Required work:
1. Please update the Prince thread by writing out everything from "Music icon Prince" down to "and wonderful concert.", with "favorite musician" swapped for "favorite artist".
2. In the Prince thread, at which venue did GuitarsCanada see Prince perform?

:: Excerpt

Yep, just hearing this on CBC. The stellar year continues. He was a very talented guy.


----------



## Lola (Nov 16, 2014)

My son just texted me! OMG this is just getting to be crazy! Only 57 years of age! RIP Prince!


----------



## Diablo (Dec 20, 2007)

wow...he was one of the first ppl outside of my genre that I considered to be a genius (musically).
shame.


----------



## GuitarsCanada (Dec 30, 2005)

A tremendous talent and a fabulous guitar player.


----------



## mhammer (Nov 30, 2007)

Wow. Just...wow. I'd been following the guy since his very first album in the late 70's. He crystallized nearly everything that had happened in Afro-American music over the past 50 years, from Jackie Wilson, through James Brown, Bootsy and Clinton, and beyond. Very much the Springsteen or Bowie of funk, in that he both created and echoed trends in a way that had both creativity directing the future and respect for the past. Big big talent in a little package.


----------



## fretboard (May 31, 2006)

5/19/15 Sony Centre, Toronto, ON.


----------



## keto (May 23, 2006)

Legendary musician Prince dies at 57


----------



## GuitarsCanada (Dec 30, 2005)

I seen him many years ago at Massey Hall on one of his impromptu quick mini tours. It still ranks up there in the top 5 shows I have ever seen and I have seen a shit load. He leaves us with a pretty wicked catalogue


----------



## vadsy (Dec 2, 2010)

Oh Purple Rain...


----------



## colchar (May 22, 2010)

Apparently Prince has passed away:


Music icon Prince dead at age 57


----------



## bigboki (Apr 16, 2015)

Just seen it, terrible.
He was my favorite musician, by far...
When we've seen him in AC couple of years ago, it was long and wonderful concert.
In between sets when it was a break, he took acoustic and continued to play. He played whole concert without any break.
Such a love for music...

I am so sad...


----------



## butterknucket (Feb 5, 2006)

Just saw it now. 

I was not a fan, but he was definitely a very talented guy. 

RIP


----------



## Moosehead (Jan 6, 2011)

Wow, I was just watching some of his performance at the superbowl yesterday. It was pissing rain and they called to see if he was still going to go on in the heavy rain and his response was pretty epic "can you make it rain harder?" He lived for the show. RIP


----------



## amagras (Apr 22, 2015)

I can't believe this


----------



## Alex (Feb 11, 2006)

GuitarsCanada said:


> I seen him many years ago at Massey Hall on one of his impromptu quick mini tours. It still ranks up there in the top 5 shows I have ever seen and I have seen a shit load. He leaves us with a pretty wicked catalogue


Everyone that has told me about seeing Prince live has the same response - one of the best concerts they've witnessed. 

RIP


----------



## cheezyridr (Jun 8, 2009)

rip a huge loss


----------



## sulphur (Jun 2, 2011)

RIP prince.


----------



## WCGill (Mar 27, 2009)

::::
:: Given data

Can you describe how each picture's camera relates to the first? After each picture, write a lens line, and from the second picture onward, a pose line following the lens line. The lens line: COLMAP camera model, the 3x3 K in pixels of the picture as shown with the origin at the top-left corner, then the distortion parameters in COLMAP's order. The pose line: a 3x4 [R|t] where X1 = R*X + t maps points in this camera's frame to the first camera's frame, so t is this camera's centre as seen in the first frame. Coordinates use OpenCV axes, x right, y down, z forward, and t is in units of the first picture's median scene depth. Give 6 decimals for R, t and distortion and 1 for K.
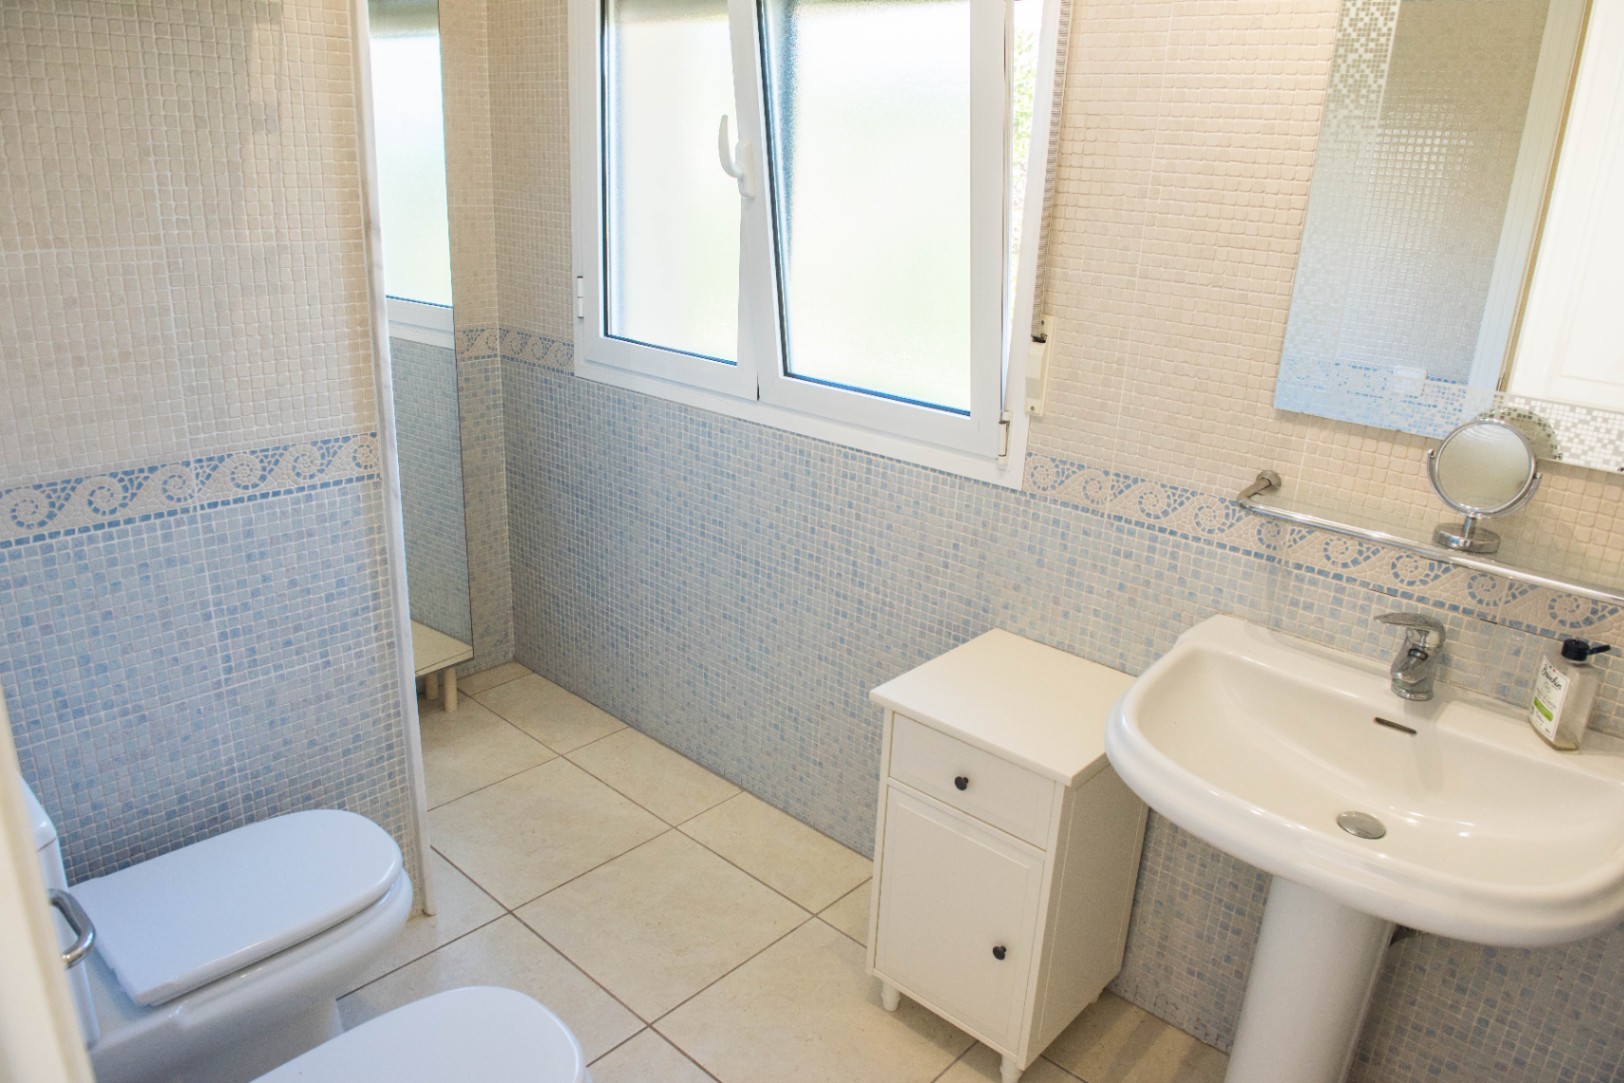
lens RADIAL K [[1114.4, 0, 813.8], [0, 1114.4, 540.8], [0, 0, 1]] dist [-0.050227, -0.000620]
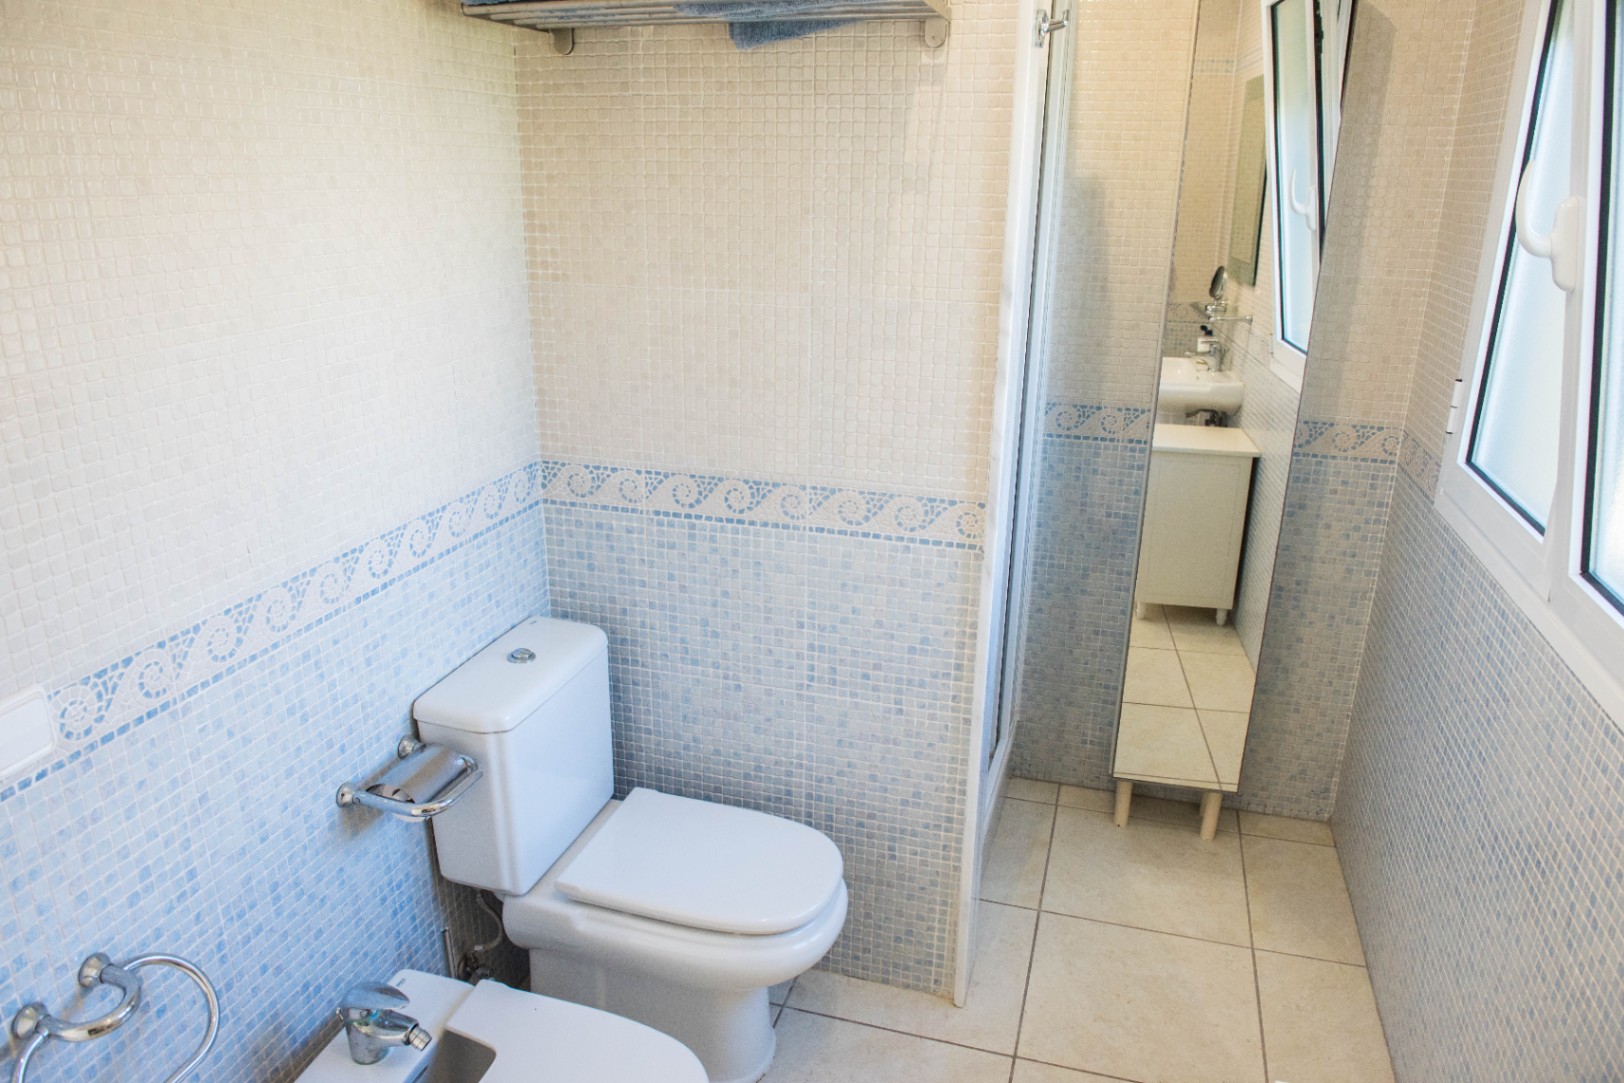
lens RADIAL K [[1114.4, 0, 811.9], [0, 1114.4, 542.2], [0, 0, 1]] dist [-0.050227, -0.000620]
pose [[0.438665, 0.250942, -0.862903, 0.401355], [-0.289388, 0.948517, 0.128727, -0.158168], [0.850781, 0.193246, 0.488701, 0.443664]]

::::
:: Given data

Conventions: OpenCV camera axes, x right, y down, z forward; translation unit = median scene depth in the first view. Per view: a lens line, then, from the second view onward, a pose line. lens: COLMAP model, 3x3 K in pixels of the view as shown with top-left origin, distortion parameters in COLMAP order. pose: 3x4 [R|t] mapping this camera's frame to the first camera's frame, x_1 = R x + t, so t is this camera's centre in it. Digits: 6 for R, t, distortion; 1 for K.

::::

Solutions to the tasks:
1.
Music icon Prince dead at age 57


----------



## bigboki (Apr 16, 2015)

Just seen it, terrible.
He was my favorite artist, by far...
When we've seen him in AC couple of years ago, it was long and wonderful concert.

2. Massey Hall.